AlphaGo's mid game today was really strange. Many experts have praised Lee's move 78 as a "divine-inspired" move.

Add to that the moves where AlphaGo basically threw away stones by adding to formations that would be removed from the table. Even I, a complete, lousy, amateur, could see that they were a mistake.

hibikir · on March 13, 2016

To be fair, those moves were made when AlphaGo was already behind. It's just not any good at dealing with being that far back. The AI just has no concept of what to do while behind: What a human would do is to go for positions that are very complicated, making the chances of sloppy play much higher. Instead, it makes moves that have to be answered in only one or two ways, but that are very easy to read by even an amateur human.

Training an ai to make good play in a bad situation would require it to train in ways that are very different than the AlphaGo vs AlphaGo training that it spent a lot of time doing. And why do that, instead of trying to make itself good while the game is even, or when it's winning?
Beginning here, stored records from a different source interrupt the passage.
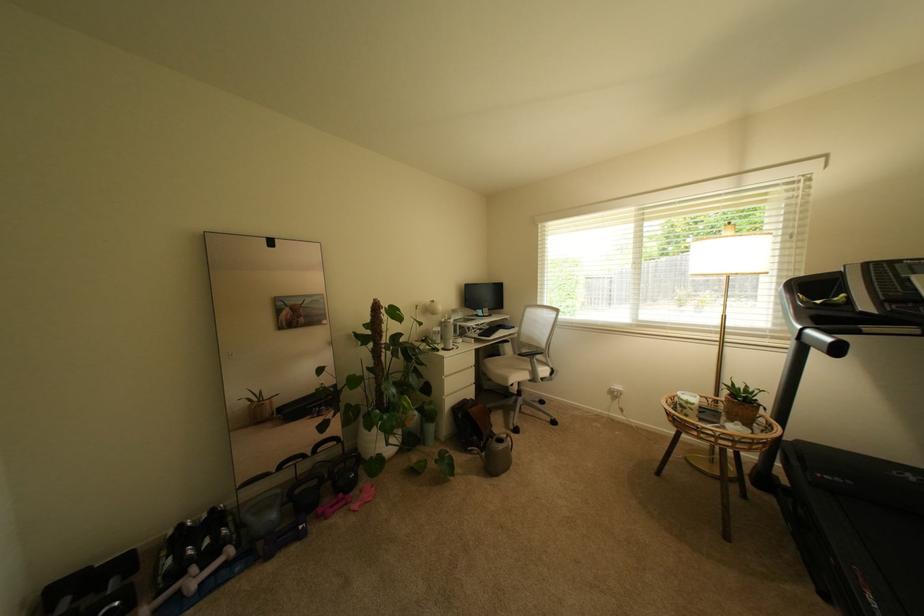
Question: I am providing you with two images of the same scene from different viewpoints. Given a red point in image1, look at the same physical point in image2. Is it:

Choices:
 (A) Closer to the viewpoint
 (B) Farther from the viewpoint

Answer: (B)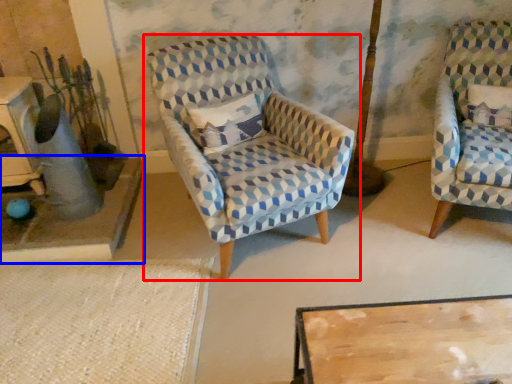
Question: Which point is further to the camera, chair (highlighted by a red box) or table (highlighted by a blue box)?

Choices:
 (A) chair
 (B) table

Answer: (B)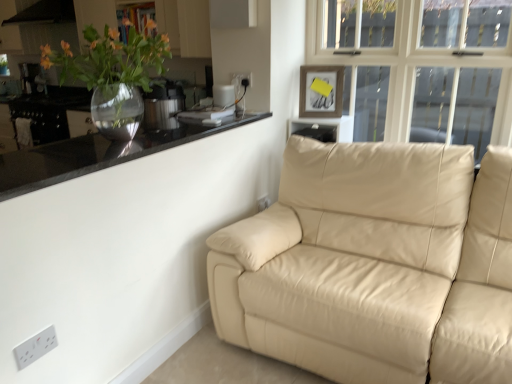
Question: Based on their sizes in the image, would you say white plastic electric outlet at lower center, marked as the 2th electric outlet in a bottom-to-top arrangement, is bigger or smaller than black matte exhaust hood at upper left?

Choices:
 (A) small
 (B) big

Answer: (A)

Question: Is point (257, 208) positioned closer to the camera than point (5, 21)?

Choices:
 (A) farther
 (B) closer

Answer: (B)

Question: Considering the real-world distances, which object is farthest from the white plastic electric outlet at lower left, arranged as the 3th electric outlet when viewed from the right?

Choices:
 (A) beige leather couch at right
 (B) white plastic electric outlet at lower center, the 1th electric outlet in the back-to-front sequence
 (C) white plastic electric outlet at upper center, the second electric outlet viewed from the front
 (D) satin silver pressure cooker at upper left, which is counted as the second appliance, starting from the top
 (E) white matte window sill at upper center

Answer: (E)

Question: Considering the real-world distances, which object is farthest from the white plastic electric outlet at lower left, the 1th electric outlet in the front-to-back sequence?

Choices:
 (A) white matte window sill at upper center
 (B) wooden picture frame at upper center
 (C) black glossy countertop at upper left
 (D) brushed metal kettle at left, positioned as the first appliance in back-to-front order
 (E) white plastic electric outlet at upper center, the second electric outlet viewed from the front

Answer: (D)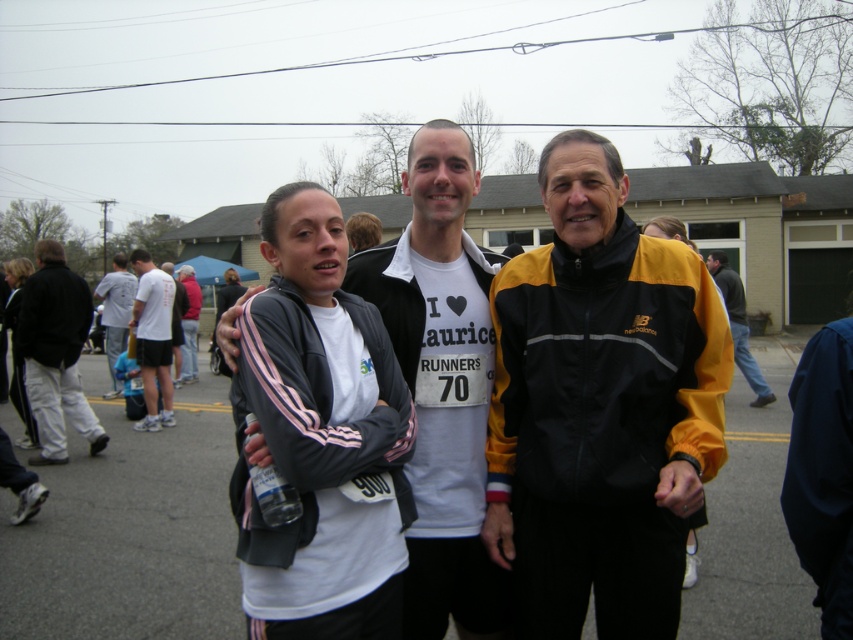
You are standing at the starting line of the race and see two points in the image, point (126, 273) and point (190, 316). Which point is nearer to you?

Point (126, 273) is closer to the viewer than point (190, 316), so the point (126, 273) is nearer to you.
It's a bit like how it's different to train in chess to play in pro games, vs training to hustle amateurs in the park: You are not making the best move, but a good move that will confuse the opponent the most. You are trying to exploit a bad opponent: Very different play.

nutate · on March 14, 2016

Crying tears of joy I hope... or are your friends computers?

jballanc · on March 13, 2016

So AlphaGo is just a bot after all...

Toward the end AlphaGo was making moves that even I (as a double-digit kyu player) could recognize as really bad. However, one of the commentators made the observation that each time it did, the moves forced a highly-predictable move by Lee Sedol in response. From the point of view of a Go player, they were non-sensical because they only removed points from the board and didn't advance AlphaGo's position at all. From the point of view of a programmer, on the other hand, considering that predicting how your opponent will move has got to be one of the most challenging aspects of a Go algorithm, making a move that easily narrows and deepens the search tree makes complete sense.

comex · on March 13, 2016

Or maybe it was just the computer version of grasping at straws. None of the future gamestates looked good, so it ended up picking whatever could at least theoretically lead to a comeback, even if that would require Lee Sedol to miss a completely obvious move.

simonh · on March 13, 2016

This looks like a possibility to me. I'm not sure that Alphago has any idea how strong an opponent it is facing at any given moment. It's played games against venues and it's played games against professionals. But if a set of complex advanced moves are still likely to lead to a narrow defeat, it might well pick some stupid moves that in theory could allow it to win back a dominant position if the opponent plays badly.Since it doesn't have a model of the competence of its opponent, that might appear to be a viable strategy because against some opponents and in some past games it's played, that could work.

This is really interesting, because forming a model of our opponent and tailoring our strategies appropriately is fundamental to how humans approach competitions.

scotty79 · on March 13, 2016

> Toward the end AlphaGo was making moves that even I (as a double-digit kyu player) could recognize as really bad.

Maybe its training was focused on winning, not loosing narrowly. So as soon as it became obvious it can't win. It was just making silly moves because it was less researched scenario.

Some people when they see they can't win they do silly moves just for fun.

nanofortnight · on March 13, 2016

They're not really silly moves, it's just that in order to get into a good state for AlphaGo, Lee Sedol would have to miss the obvious response to those moves.

DannoHung · on March 13, 2016

If he had made a dumb move and AlphaGo capitalized on it we would be talking about how the AI goaded him into a sense of safety.

ktRolster · on March 13, 2016

If he had made a dumb move in response then we would be talking about how he made a really really dumb move, that even an amateur could have seen.

The moves made by AlphaGo there were very bad.